- Tarefa
No texto sobre os mosquitos transgênicos, em que ano a equipe de Shigeto Yoshida fez a descoberta chave?

- Texto

....

Pesquisadores japoneses criaram mosquitos transgênicos que funcionam como “seringas voadoras”. Ao picar suas vítimas, os insetos injetam pequenas doses de uma vacina experimental contra a leishmaniose.
A ideia não é nova. Na década de 80, cientistas já propunham manipulação dos genes para transformar as pragas em aliadas. Agora, um artigo publicado na Insect Molecular Biology demonstrou a viabilidade técnica da estratégia.
A saliva do mosquito é um líquido sofisticado, com muitas substâncias. Algumas delas dificultam a coagulação do sangue. Outras atuam como imunossupressores. Servem para melhorar o desempenho do inseto nas suas refeições. Durante anos, os pesquisadores buscaram a melhor forma de inserir mais um ingrediente na saliva: a vacina.
“Realizamos a descoberta chave em 2005”, recorda Shigeto Yoshida, líder do trabalho realizado pela Divisão de Zoologia Médica da Universidade Jichi, no Japão. Naquele ano, os cientistas acharam um bom gatilho para disparar a produção da vacina nas glândulas salivares do inseto: o interruptor do gene que produz um anticoagulante chamado AAPP (mais informações nesta página).
Por enquanto, só um grupo de camundongos se beneficiou da descoberta. “As picadas induzem uma resposta imunológica, como na vacinação convencional, mas sem dor e sem custo”, considera Yoshida. “A exposição contínua aos mosquitos serve como reforço natural da imunidade.”
Mas Yoshida sabe que seus mosquitos transgênicos dificilmente serão lançados no ambiente para imunizar comunidades afetadas por doenças. O principal obstáculo é de natureza ética: é possível vacinar uma pessoa sem o seu consentimento?
Além disso, seria muito difícil controlar quem, de fato, foi imunizado. Mas Margareth Capurro, do Instituto de Ciências Biomédicas da USP, aponta outros usos para a técnica. Muitas vacinas precisam ser conservadas em baixas temperaturas, o que dificulta seu uso em regiões isoladas, normalmente as mais afetadas por doenças infecciosas. Ovos de mosquitos não apresentam tal inconveniente. Basta levá-los consigo, lançá-los em um recipiente com água e esperar que as larvas se transformem em um bom arsenal de “seringas voadoras”, já prontas com a vacina.
Margareth estuda uma estratégia análoga para combater a malária. Em vez da vacina, ela quer adicionar na saliva do mosquito um coquetel de substâncias capaz de matar o protozoário causador da doença, antes de ele ser injetado durante a picada.
A cientista brasileira já conseguiu identificar uma substância que elimina até 99% dos protozoários.
“Mas basta sobrar 1% para que o mosquito continue infectando as pessoas”, aponta Margareth, que agora busca formas de atingir 100% de eficácia.

....

- Listagem de dados
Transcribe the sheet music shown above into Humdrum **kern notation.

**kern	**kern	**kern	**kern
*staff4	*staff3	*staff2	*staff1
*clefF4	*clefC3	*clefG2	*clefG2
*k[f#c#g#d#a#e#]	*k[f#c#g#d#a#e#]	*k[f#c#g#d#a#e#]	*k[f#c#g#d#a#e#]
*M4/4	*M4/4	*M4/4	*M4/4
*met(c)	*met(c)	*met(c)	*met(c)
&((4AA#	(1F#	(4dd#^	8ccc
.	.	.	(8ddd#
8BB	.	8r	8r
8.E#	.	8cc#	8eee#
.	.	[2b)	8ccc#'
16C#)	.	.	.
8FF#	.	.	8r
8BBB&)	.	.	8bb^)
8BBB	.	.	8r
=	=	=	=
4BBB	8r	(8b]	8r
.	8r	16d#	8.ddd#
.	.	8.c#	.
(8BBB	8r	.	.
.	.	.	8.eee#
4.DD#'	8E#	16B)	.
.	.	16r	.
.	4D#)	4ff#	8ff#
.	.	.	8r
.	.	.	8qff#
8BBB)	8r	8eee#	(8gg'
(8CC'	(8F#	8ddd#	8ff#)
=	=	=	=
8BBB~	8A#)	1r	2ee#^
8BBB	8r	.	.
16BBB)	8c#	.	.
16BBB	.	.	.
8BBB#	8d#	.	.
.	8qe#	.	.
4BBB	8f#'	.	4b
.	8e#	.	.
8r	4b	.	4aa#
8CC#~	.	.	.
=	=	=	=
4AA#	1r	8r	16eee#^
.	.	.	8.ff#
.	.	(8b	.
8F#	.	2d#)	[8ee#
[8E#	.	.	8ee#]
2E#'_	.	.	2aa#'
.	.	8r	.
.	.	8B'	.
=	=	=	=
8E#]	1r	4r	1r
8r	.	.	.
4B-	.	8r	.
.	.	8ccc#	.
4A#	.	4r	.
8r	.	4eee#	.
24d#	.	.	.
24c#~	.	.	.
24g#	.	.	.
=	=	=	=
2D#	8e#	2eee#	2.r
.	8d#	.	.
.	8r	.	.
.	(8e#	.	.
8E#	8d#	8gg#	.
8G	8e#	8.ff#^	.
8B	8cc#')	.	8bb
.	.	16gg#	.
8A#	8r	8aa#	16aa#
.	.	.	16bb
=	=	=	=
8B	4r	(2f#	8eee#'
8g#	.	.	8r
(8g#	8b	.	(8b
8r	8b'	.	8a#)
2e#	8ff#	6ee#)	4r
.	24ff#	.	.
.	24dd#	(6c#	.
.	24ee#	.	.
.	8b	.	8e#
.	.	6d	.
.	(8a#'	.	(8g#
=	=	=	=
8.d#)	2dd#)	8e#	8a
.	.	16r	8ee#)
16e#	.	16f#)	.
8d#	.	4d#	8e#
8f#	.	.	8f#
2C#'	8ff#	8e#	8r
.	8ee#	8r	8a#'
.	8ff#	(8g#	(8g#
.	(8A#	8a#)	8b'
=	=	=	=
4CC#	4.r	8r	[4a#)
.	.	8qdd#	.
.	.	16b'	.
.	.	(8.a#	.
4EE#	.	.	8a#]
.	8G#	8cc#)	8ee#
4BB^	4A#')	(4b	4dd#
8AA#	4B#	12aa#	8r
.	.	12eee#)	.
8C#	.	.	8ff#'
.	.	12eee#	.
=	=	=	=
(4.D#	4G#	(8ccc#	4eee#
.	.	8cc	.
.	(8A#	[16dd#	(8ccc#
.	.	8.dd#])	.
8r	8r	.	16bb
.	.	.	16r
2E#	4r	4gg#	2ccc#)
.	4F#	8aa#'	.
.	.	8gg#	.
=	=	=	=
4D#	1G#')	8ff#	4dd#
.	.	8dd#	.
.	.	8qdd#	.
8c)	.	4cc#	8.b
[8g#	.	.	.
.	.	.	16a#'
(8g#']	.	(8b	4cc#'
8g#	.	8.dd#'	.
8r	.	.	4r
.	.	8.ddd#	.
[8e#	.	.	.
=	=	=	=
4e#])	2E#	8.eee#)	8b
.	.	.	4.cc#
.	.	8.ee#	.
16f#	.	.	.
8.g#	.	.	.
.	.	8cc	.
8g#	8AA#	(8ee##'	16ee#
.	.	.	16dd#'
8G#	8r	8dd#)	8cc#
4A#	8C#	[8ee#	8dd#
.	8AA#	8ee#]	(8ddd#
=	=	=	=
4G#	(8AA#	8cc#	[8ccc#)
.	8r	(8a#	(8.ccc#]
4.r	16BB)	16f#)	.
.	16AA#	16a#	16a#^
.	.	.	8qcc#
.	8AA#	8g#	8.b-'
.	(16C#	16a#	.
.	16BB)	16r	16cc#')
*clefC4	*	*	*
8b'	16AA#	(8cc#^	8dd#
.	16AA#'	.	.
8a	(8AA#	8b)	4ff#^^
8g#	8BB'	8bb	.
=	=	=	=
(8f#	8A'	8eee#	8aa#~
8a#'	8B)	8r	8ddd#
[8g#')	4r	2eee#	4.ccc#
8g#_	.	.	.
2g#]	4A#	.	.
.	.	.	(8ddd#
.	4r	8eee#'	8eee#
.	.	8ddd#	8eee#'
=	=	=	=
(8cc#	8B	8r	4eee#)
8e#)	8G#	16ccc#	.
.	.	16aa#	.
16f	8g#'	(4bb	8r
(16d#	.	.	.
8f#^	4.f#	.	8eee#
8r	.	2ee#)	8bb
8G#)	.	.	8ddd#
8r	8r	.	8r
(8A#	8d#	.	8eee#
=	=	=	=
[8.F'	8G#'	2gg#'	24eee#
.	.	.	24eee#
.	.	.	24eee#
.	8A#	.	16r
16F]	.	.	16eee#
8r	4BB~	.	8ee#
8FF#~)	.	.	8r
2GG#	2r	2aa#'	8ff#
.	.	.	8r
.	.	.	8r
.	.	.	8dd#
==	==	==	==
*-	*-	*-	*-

....

- Resposta
Em 2005.